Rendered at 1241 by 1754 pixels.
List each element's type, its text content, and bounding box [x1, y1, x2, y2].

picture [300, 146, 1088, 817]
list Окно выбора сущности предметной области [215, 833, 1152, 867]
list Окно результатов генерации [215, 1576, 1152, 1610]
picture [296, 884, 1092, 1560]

━━━━━━━━━━━━━━━━

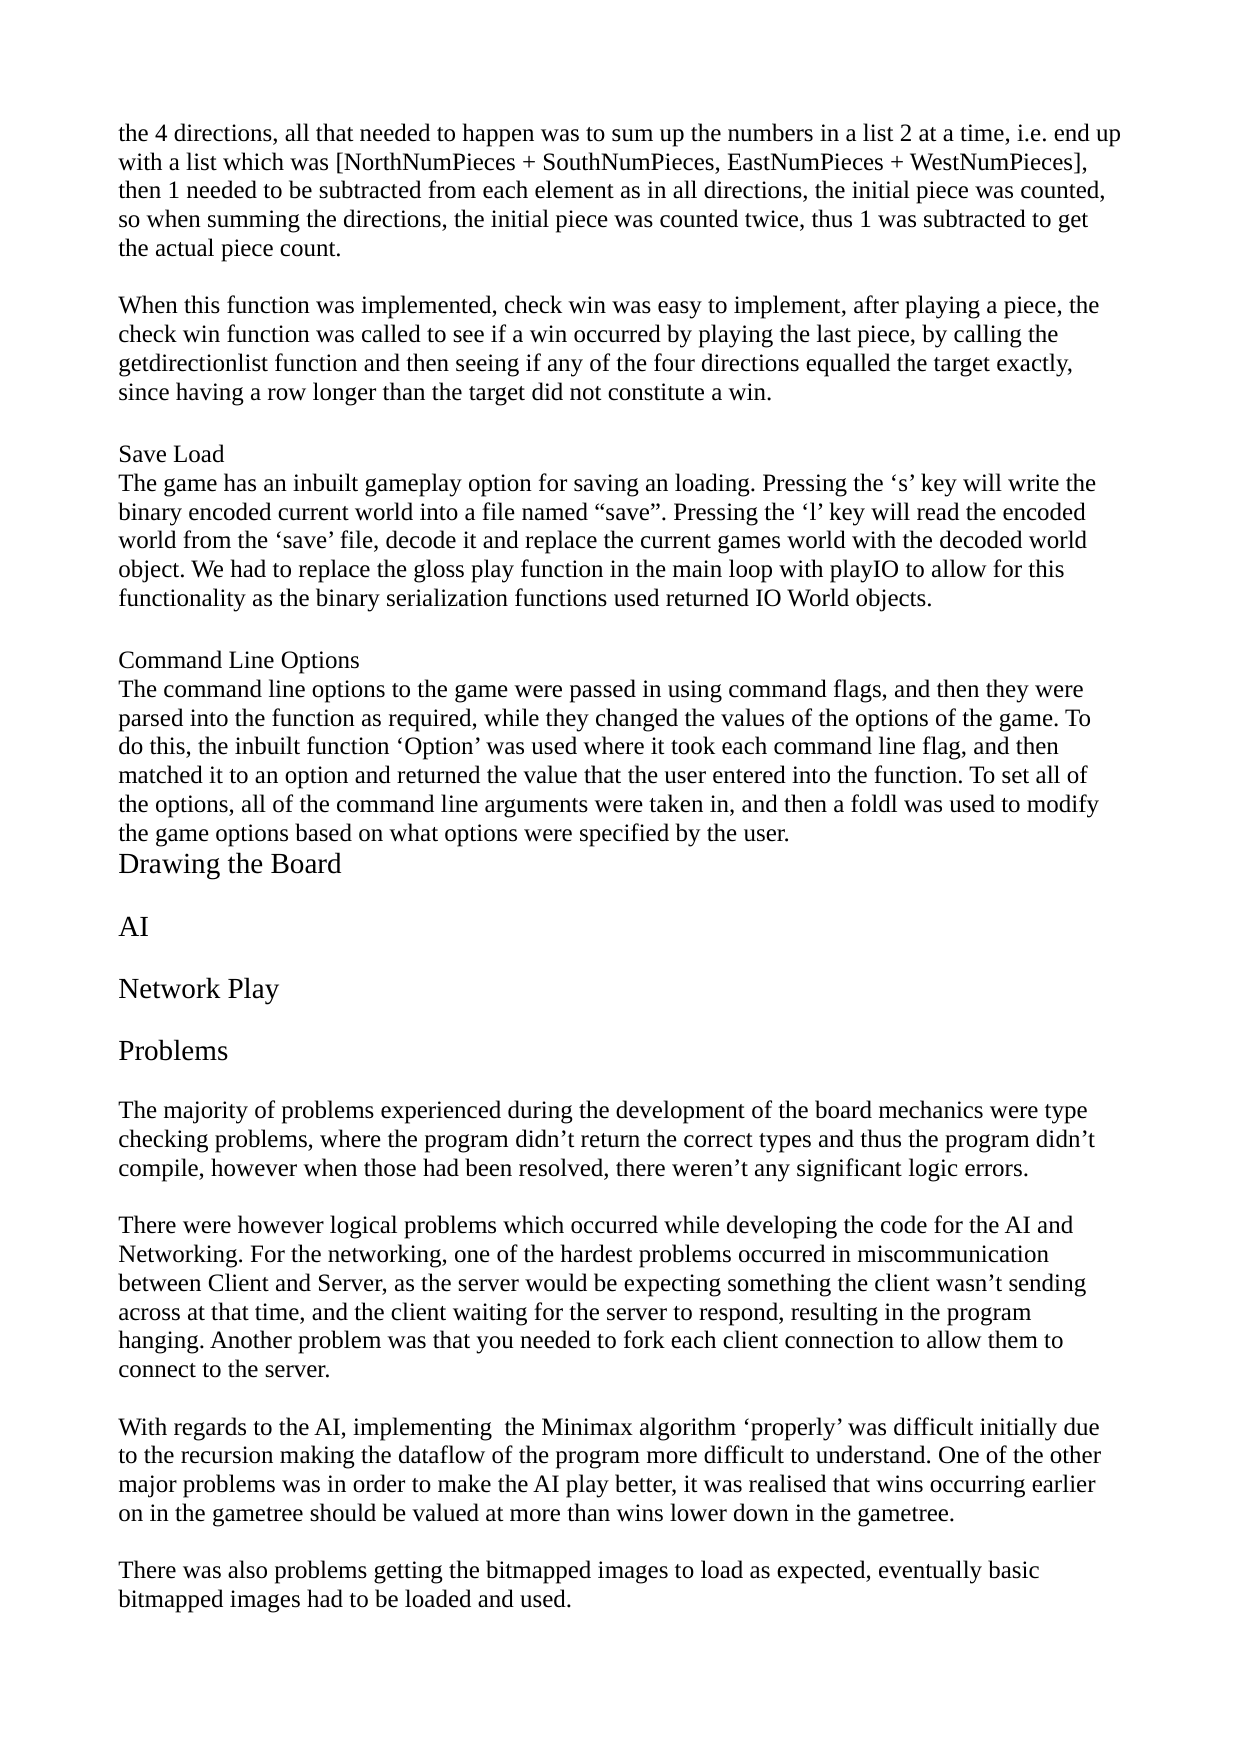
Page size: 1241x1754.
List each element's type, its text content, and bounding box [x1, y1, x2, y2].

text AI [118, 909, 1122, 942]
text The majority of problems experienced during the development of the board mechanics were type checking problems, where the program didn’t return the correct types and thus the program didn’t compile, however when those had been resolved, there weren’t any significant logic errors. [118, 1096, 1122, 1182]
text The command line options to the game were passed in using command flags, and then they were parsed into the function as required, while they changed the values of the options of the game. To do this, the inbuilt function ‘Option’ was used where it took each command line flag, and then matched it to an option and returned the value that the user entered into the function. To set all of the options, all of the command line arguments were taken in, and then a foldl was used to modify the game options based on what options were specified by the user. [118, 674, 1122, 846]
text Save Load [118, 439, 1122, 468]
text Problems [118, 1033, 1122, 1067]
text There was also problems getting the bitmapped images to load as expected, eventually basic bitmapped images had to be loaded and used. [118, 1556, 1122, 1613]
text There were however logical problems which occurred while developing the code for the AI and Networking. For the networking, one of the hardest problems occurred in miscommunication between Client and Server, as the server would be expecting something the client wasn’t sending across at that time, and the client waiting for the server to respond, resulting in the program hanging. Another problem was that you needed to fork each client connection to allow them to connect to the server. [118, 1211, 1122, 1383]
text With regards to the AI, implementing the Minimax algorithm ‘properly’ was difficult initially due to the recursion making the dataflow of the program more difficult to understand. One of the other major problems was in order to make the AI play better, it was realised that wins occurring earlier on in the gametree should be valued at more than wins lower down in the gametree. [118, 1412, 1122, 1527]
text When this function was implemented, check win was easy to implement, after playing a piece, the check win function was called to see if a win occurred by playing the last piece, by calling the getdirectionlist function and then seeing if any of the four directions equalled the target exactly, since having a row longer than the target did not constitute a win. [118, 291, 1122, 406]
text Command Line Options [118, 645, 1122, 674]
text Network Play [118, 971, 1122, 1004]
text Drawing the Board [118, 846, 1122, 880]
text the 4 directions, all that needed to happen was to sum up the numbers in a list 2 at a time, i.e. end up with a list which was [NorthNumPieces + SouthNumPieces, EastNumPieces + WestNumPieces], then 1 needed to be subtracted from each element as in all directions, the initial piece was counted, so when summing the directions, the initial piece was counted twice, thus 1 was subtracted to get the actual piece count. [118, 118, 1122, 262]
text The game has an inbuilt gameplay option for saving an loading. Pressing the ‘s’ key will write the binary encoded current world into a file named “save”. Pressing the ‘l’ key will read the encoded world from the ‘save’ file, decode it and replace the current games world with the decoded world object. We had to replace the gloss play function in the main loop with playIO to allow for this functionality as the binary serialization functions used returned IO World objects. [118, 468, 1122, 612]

━━━━━━━━━━━━━━━━

▶ _What you need to do_
Rewrite the entries from the line with "Rendered at 1241 by 1754 pixels." to the line with "picture [296, 884, 1092, 1560]", swapping "bounding box" for "enclosing rectangle" and keeping everything else the same.

▶ _Written reply_
Rendered at 1241 by 1754 pixels.
List each element's type, its text content, and enclosing rectangle [x1, y1, x2, y2].

picture [300, 146, 1088, 817]
list Окно выбора сущности предметной области [215, 833, 1152, 867]
list Окно результатов генерации [215, 1576, 1152, 1610]
picture [296, 884, 1092, 1560]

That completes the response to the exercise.